Operation: ''Big Buzz''

  • Cold War
  • 1 min

By Crusader1307

Operation: ''Big Buzz'' was an early Cold War US Government Experiment which tested the possibility of using living insect Hosts to infect a potential Enemy. The ideology was to find a method of dispersing a suitable live insect that could survive in quantity when deployed via a mechanical munition device (bomb). After many trials, The Yellow Fever bearing Mosquito was chosen.

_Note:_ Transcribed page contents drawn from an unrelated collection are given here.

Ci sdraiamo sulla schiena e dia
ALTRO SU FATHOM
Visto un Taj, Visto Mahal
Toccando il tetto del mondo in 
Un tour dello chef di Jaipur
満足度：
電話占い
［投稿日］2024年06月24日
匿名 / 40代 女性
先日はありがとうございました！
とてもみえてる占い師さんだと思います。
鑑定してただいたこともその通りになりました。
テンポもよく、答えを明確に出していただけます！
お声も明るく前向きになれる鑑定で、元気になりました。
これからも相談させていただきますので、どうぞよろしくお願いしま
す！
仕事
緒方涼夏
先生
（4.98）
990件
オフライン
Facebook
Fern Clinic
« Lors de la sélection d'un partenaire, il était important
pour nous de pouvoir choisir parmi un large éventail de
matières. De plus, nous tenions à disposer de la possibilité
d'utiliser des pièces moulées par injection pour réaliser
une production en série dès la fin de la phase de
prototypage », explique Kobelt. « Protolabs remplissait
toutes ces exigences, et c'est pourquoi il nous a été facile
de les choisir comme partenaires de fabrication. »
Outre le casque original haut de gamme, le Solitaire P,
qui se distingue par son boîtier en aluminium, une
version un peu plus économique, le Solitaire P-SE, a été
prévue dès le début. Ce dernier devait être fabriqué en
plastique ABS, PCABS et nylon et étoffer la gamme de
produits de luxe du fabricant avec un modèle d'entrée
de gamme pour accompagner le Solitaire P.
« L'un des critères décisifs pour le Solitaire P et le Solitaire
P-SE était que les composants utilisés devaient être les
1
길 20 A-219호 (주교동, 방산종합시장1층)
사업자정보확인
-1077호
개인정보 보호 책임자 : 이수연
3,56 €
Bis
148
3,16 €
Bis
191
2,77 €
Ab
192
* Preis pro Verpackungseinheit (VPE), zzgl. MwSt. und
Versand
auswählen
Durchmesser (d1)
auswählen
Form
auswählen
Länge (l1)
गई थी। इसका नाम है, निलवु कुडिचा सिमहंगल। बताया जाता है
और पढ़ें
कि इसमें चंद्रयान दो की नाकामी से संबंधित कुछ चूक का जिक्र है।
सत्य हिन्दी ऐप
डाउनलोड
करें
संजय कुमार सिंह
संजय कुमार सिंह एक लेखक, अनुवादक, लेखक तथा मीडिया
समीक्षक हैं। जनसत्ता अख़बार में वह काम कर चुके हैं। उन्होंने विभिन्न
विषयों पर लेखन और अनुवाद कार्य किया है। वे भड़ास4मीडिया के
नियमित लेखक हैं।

The first attempted test seen as successful was over Louisiana (US) in 1955. None of the 300,000 insects released carried The Yellow Fever contagion.

 

Multiple Test Aircraft deployed The E14 Bomb, which was in essence a type of ''cardboard'' carrying device, which when deployed from the munition, floated down Earthward, allowing the air flow to stimulate the insects enough to scatter in the wind. The plan was to see if the insects would seek out warm blooded prey and feed upon it. If successful, such a deployment with actually infected Mosquitoes could be dropped over an Enemy Force (or City). Infection could take as little as 1 week as then theorized.

 

''Big Buzz'' was seen as a success. Some insect colonies were found as far as 2,000 yards initially from their deployment point, and ''they'' were in fact – feeding. It was later determined that the cost of maintaining such a ''Biological Live Weapons Farm'' far too costly. The Operation was abandoned in by 1959.